Lined Drawstring Bag pattern designed by Jeni Baker.

This week has been a mess at work. I am a speech-language pathologist by day and I work in an elementary school. I love my students. Seriously, I love them. But sometimes it is just insanely, emotionally exhausting to manage work responsibilities. Ammi right, working women of the world!?

But let's not talk about that. I'm "making it work" and that is not what I want to share about. Ever. Especially on this amazing blog that will be dedicated to joy and creation and quilts and general cool stuff to make and think about.

So.

Sew.

I left work in a huff yesterday and went straight to one of my happy places. My favorite fabric shop is Material Girl in Crystal Lake, IL. Go there-- it's amazing! It has bewitching healing powers. I mean it. I go in there and sniff and touch fabrics of all colors and feel a unique kind of calm. Bonus-- Darlene was there and she is absolutely amazing and helped me reset myself. I'll tell you about Darlene another time. You'll love her.

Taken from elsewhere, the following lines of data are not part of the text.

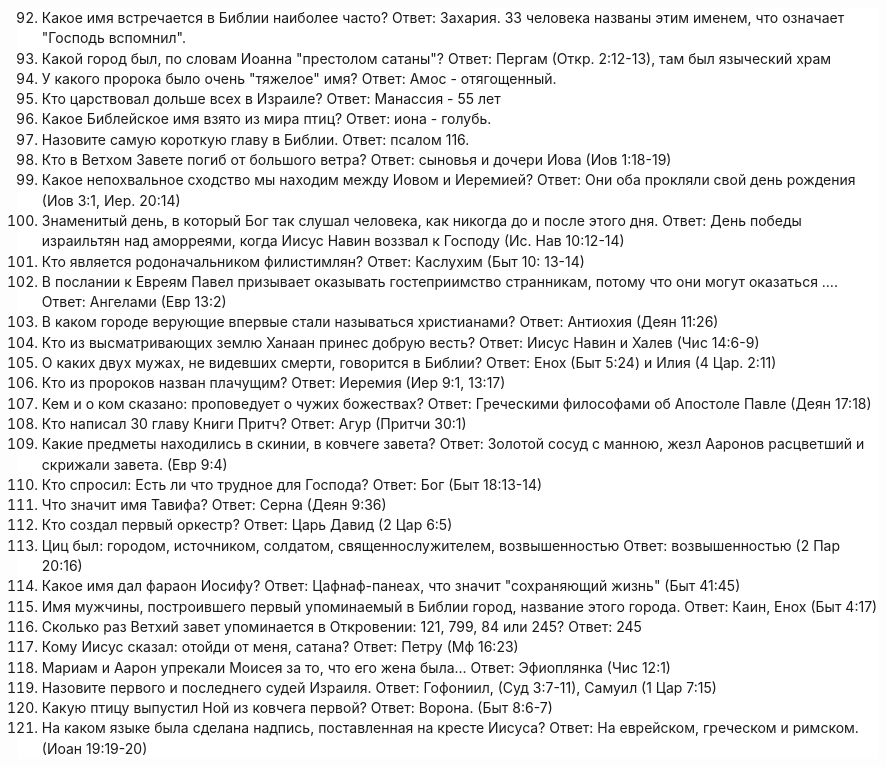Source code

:92. Какое имя встречается в Библии наиболее часто?
Ответ: Захария. 33 человека названы этим именем, что означает "Господь вспомнил".
91. Какой город был, по словам Иоанна "престолом сатаны"?
Ответ: Пергам (Откр. 2:12-13), там был языческий храм
90. У какого пророка было очень "тяжелое" имя?
Ответ: Амос - отягощенный.
89. Кто царствовал дольше всех в Израиле?
Ответ: Манассия - 55 лет
88. Какое Библейское имя взято из мира птиц?
Ответ: иона - голубь.
87. Назовите самую короткую главу в Библии.
Ответ: псалом 116.
86. Кто в Ветхом Завете погиб от большого ветра?
Ответ: сыновья и дочери Иова (Иов 1:18-19)
85. Какое непохвальное сходство мы находим между Иовом и Иеремией?
Ответ: Они оба прокляли свой день рождения (Иов 3:1, Иер. 20:14)
84. Знаменитый день, в который Бог так слушал человека, как никогда до и после этого дня.
Ответ: День победы израильтян над аморреями, когда Иисус Навин воззвал к Господу (Ис. Нав 10:12-14)
83. Кто является родоначальником филистимлян?
Ответ: Каслухим (Быт 10: 13-14)
82. В послании к Евреям Павел призывает оказывать гостеприимство странникам, потому что они могут оказаться ….
Ответ: Ангелами (Евр 13:2)
81. В каком городе верующие впервые стали называться христианами?
Ответ: Антиохия (Деян 11:26)
80. Кто из высматривающих землю Ханаан принес добрую весть?
Ответ: Иисус Навин и Халев (Чис 14:6-9)
79. О каких двух мужах, не видевших смерти, говорится в Библии?
Ответ: Енох (Быт 5:24) и Илия (4 Цар. 2:11)
78. Кто из пророков назван плачущим?
Ответ: Иеремия (Иер 9:1, 13:17)
77. Кем и о ком сказано: проповедует о чужих божествах?
Ответ: Греческими философами об Апостоле Павле (Деян 17:18)
76. Кто написал 30 главу Книги Притч?
Ответ: Агур (Притчи 30:1)
75. Какие предметы находились в скинии, в ковчеге завета?
Ответ: Золотой сосуд с манною, жезл Ааронов расцветший и скрижали завета. (Евр 9:4)
74. Кто спросил: Есть ли что трудное для Господа?
Ответ: Бог (Быт 18:13-14)
73. Что значит имя Тавифа?
Ответ: Серна (Деян 9:36)
72. Кто создал первый оркестр?
Ответ: Царь Давид (2 Цар 6:5)
71. Циц был:     городом,
    источником,
    солдатом,
    священнослужителем,
    возвышенностью Ответ: возвышенностью (2 Пар 20:16)
70. Какое имя дал фараон Иосифу?
Ответ: Цафнаф-панеах, что значит "сохраняющий жизнь" (Быт 41:45)
69. Имя мужчины, построившего первый упоминаемый в Библии город, название этого города.
Ответ: Каин, Енох (Быт 4:17)
68. Сколько раз Ветхий завет упоминается в Откровении: 121, 799, 84 или 245?
Ответ: 245
67. Кому Иисус сказал: отойди от меня, сатана?
Ответ: Петру (Мф 16:23)
66. Мариам и Аарон упрекали Моисея за то, что его жена была...
Ответ: Эфиоплянка (Чис 12:1)
65. Назовите первого и последнего судей Израиля.
Ответ: Гофониил, (Суд 3:7-11), Самуил (1 Цар 7:15)
64. Какую птицу выпустил Ной из ковчега первой?
Ответ: Ворона. (Быт 8:6-7)
63. На каком языке была сделана надпись, поставленная на кресте Иисуса?
Ответ: На еврейском, греческом и римском. (Иоан 19:19-20)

Anyway. I made myself a lined drawstring bag. For all my non-sewing peeps who I will (hopefully) convince to read this blog, School of Sewing by Shea Henderson is an outstanding manual to learn some rockin' fundamentals about sewing. It kicks off with 52 pages of information about the founding of the book, as well as a long list of resources on machines, stitches, supplies, and fabric. The rest features beginning projects, starting with a pillowcase. A quilt is the "final exam". It is a wonderful book!

I had to laugh at myself while making this bag because although the directions are very clear and helpful, I made a bajillion mistakes. I lined up the interior fabric where the exterior ones should be, cut 1 1/2 inch squares for boxed corners on the wrong side, and could not for-the-freaking-life-of-me figure out how to put the drawstrings in it so that they would actually work.

But. I did it!!

It is a sincerely magical feeling I get when I'm about to finish something that I made with creative joy on my sewing machine. I get a little shaky and giddy and...proud. In a different way than I do in other parts of my life. It's special. And it's changing me somehow, little by little and bit by bit.

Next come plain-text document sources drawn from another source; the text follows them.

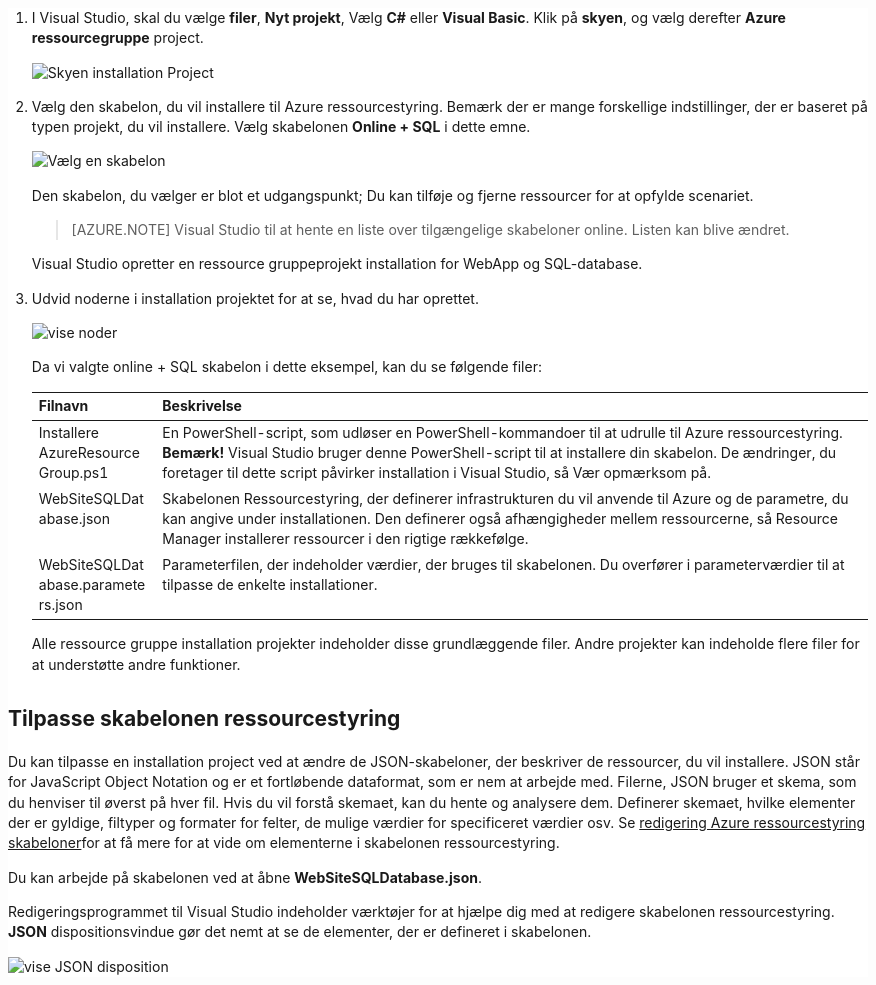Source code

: 1. I Visual Studio, skal du vælge **filer**, **Nyt projekt**, Vælg **C#** eller **Visual Basic**. Klik på **skyen**, og vælg derefter **Azure ressourcegruppe** project.

    ![Skyen installation Project](./media/vs-azure-tools-resource-groups-deployment-projects-create-deploy/create-project.png)

1. Vælg den skabelon, du vil installere til Azure ressourcestyring. Bemærk der er mange forskellige indstillinger, der er baseret på typen projekt, du vil installere. Vælg skabelonen **Online + SQL** i dette emne.

    ![Vælg en skabelon](./media/vs-azure-tools-resource-groups-deployment-projects-create-deploy/select-project.png)

    Den skabelon, du vælger er blot et udgangspunkt; Du kan tilføje og fjerne ressourcer for at opfylde scenariet.

    >[AZURE.NOTE] Visual Studio til at hente en liste over tilgængelige skabeloner online. Listen kan blive ændret.

    Visual Studio opretter en ressource gruppeprojekt installation for WebApp og SQL-database.

1. Udvid noderne i installation projektet for at se, hvad du har oprettet.

    ![vise noder](./media/vs-azure-tools-resource-groups-deployment-projects-create-deploy/show-items.png)

    Da vi valgte online + SQL skabelon i dette eksempel, kan du se følgende filer: 

  	|Filnavn|Beskrivelse|
  	|---|---|
  	|Installere AzureResourceGroup.ps1|En PowerShell-script, som udløser en PowerShell-kommandoer til at udrulle til Azure ressourcestyring.<br />**Bemærk!** Visual Studio bruger denne PowerShell-script til at installere din skabelon. De ændringer, du foretager til dette script påvirker installation i Visual Studio, så Vær opmærksom på.|
  	|WebSiteSQLDatabase.json|Skabelonen Ressourcestyring, der definerer infrastrukturen du vil anvende til Azure og de parametre, du kan angive under installationen. Den definerer også afhængigheder mellem ressourcerne, så Resource Manager installerer ressourcer i den rigtige rækkefølge.|
  	|WebSiteSQLDatabase.parameters.json|Parameterfilen, der indeholder værdier, der bruges til skabelonen. Du overfører i parameterværdier til at tilpasse de enkelte installationer.|

    Alle ressource gruppe installation projekter indeholder disse grundlæggende filer. Andre projekter kan indeholde flere filer for at understøtte andre funktioner.

## <a name="customize-the-resource-manager-template"></a>Tilpasse skabelonen ressourcestyring

Du kan tilpasse en installation project ved at ændre de JSON-skabeloner, der beskriver de ressourcer, du vil installere. JSON står for JavaScript Object Notation og er et fortløbende dataformat, som er nem at arbejde med. Filerne, JSON bruger et skema, som du henviser til øverst på hver fil. Hvis du vil forstå skemaet, kan du hente og analysere dem. Definerer skemaet, hvilke elementer der er gyldige, filtyper og formater for felter, de mulige værdier for specificeret værdier osv. Se [redigering Azure ressourcestyring skabeloner](resource-group-authoring-templates.md)for at få mere for at vide om elementerne i skabelonen ressourcestyring.

Du kan arbejde på skabelonen ved at åbne **WebSiteSQLDatabase.json**.

Redigeringsprogrammet til Visual Studio indeholder værktøjer for at hjælpe dig med at redigere skabelonen ressourcestyring. **JSON** dispositionsvindue gør det nemt at se de elementer, der er defineret i skabelonen.

![vise JSON disposition](./media/vs-azure-tools-resource-groups-deployment-projects-create-deploy/show-json-outline.png)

And come on-- look at this shade of pink that peeks out at me from the inside of the bag. Doesn't it make you want to squeak with silly delight!!?

Squeak!



Saturday, March 4, 2017

Make a Blog

Here's my first post!

Okay. I need to be honest. I'm not really an Internet person. Which is why I was really nervous about starting a blog. HTML?!? Cookies (...but you can't eat them??!)!? Analytics!? Gadgets and widgets and links, oh my! We're going to pretend you don't have to be "techy" to have a blog. We'll see if that is true.

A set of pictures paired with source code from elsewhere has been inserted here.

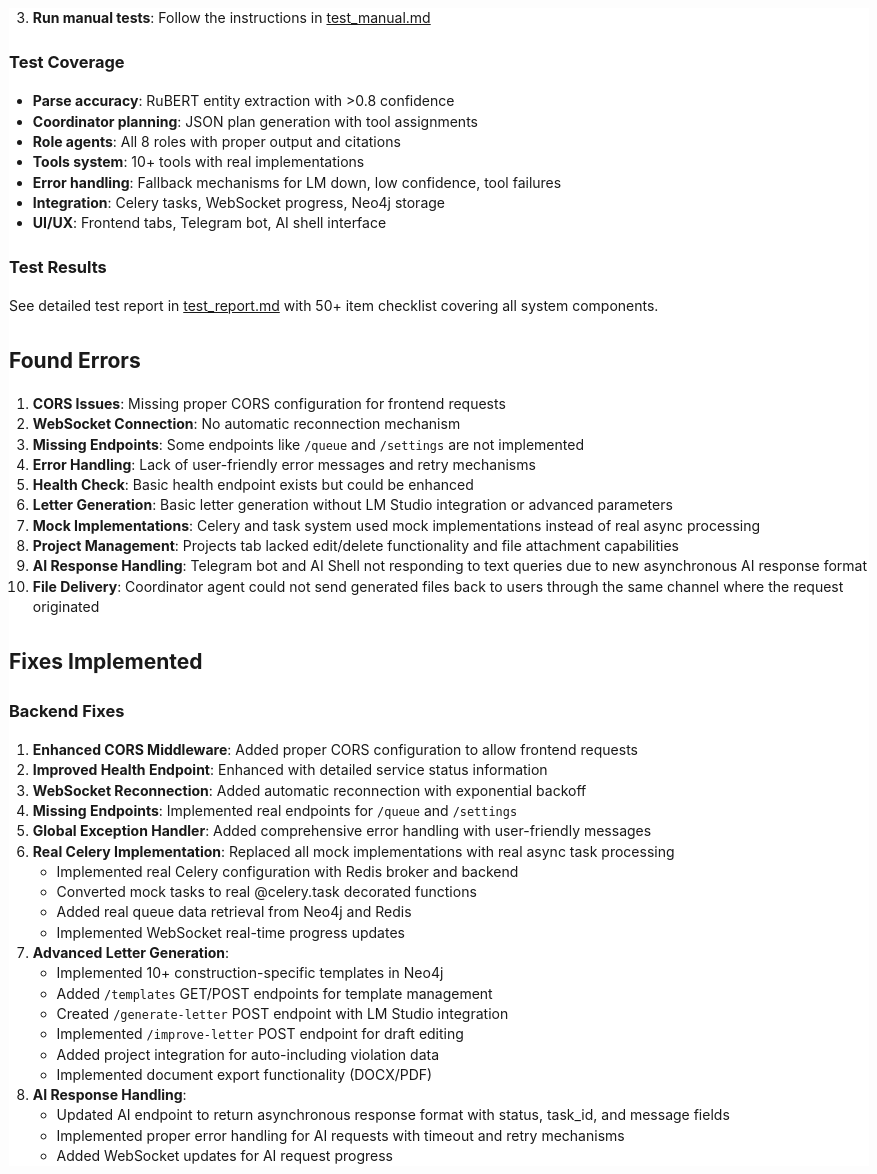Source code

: 3. **Run manual tests**:
   Follow the instructions in [test_manual.md](test_manual.md)

### Test Coverage

- **Parse accuracy**: RuBERT entity extraction with >0.8 confidence
- **Coordinator planning**: JSON plan generation with tool assignments
- **Role agents**: All 8 roles with proper output and citations
- **Tools system**: 10+ tools with real implementations
- **Error handling**: Fallback mechanisms for LM down, low confidence, tool failures
- **Integration**: Celery tasks, WebSocket progress, Neo4j storage
- **UI/UX**: Frontend tabs, Telegram bot, AI shell interface

### Test Results

See detailed test report in [test_report.md](test_report.md) with 50+ item checklist covering all system components.

## Found Errors

1. **CORS Issues**: Missing proper CORS configuration for frontend requests
2. **WebSocket Connection**: No automatic reconnection mechanism
3. **Missing Endpoints**: Some endpoints like `/queue` and `/settings` are not implemented
4. **Error Handling**: Lack of user-friendly error messages and retry mechanisms
5. **Health Check**: Basic health endpoint exists but could be enhanced
6. **Letter Generation**: Basic letter generation without LM Studio integration or advanced parameters
7. **Mock Implementations**: Celery and task system used mock implementations instead of real async processing
8. **Project Management**: Projects tab lacked edit/delete functionality and file attachment capabilities
9. **AI Response Handling**: Telegram bot and AI Shell not responding to text queries due to new asynchronous AI response format
10. **File Delivery**: Coordinator agent could not send generated files back to users through the same channel where the request originated

## Fixes Implemented

### Backend Fixes

1. **Enhanced CORS Middleware**: Added proper CORS configuration to allow frontend requests
2. **Improved Health Endpoint**: Enhanced with detailed service status information
3. **WebSocket Reconnection**: Added automatic reconnection with exponential backoff
4. **Missing Endpoints**: Implemented real endpoints for `/queue` and `/settings`
5. **Global Exception Handler**: Added comprehensive error handling with user-friendly messages
6. **Real Celery Implementation**: Replaced all mock implementations with real async task processing
   - Implemented real Celery configuration with Redis broker and backend
   - Converted mock tasks to real @celery.task decorated functions
   - Added real queue data retrieval from Neo4j and Redis
   - Implemented WebSocket real-time progress updates
7. **Advanced Letter Generation**: 
   - Implemented 10+ construction-specific templates in Neo4j
   - Added `/templates` GET/POST endpoints for template management
   - Created `/generate-letter` POST endpoint with LM Studio integration
   - Implemented `/improve-letter` POST endpoint for draft editing
   - Added project integration for auto-including violation data
   - Implemented document export functionality (DOCX/PDF)
8. **AI Response Handling**:
   - Updated AI endpoint to return asynchronous response format with status, task_id, and message fields
   - Implemented proper error handling for AI requests with timeout and retry mechanisms
   - Added WebSocket updates for AI request progress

Make with Might has been an idea long in the making. 

I have become a woman obsessed with a short list of other blogs by women and wanted to contribute my own ideas to this wonderful world of quilts and cooking and crafting and general life-making. But mostly quilts. Quilts are good. So good. This will mostly be about quilts.

I am a modern woman who, like many, is feeling a little burnout by the responsibilities of a busy adult life. And I don't even have babies! Or a dog! But work can be hard. My newest habit has been to tumble into images of quilts and fabric on the blogs I love and on Pinterest during my (too short) lunch hour to briefly escape my daily grind. And I gotta tell you guys...it's working. 

I sincerely and truly hope someone out there will find similar inspiration, comfort, and joy over their coconut yogurt while taking peeks at this blog on their (hopefully not too short) lunch hour. 

Cheers, friends.

Image result for chobani coconut yogurt
I promise I will not generally advertise yogurt.
But this is the first post so just go with it.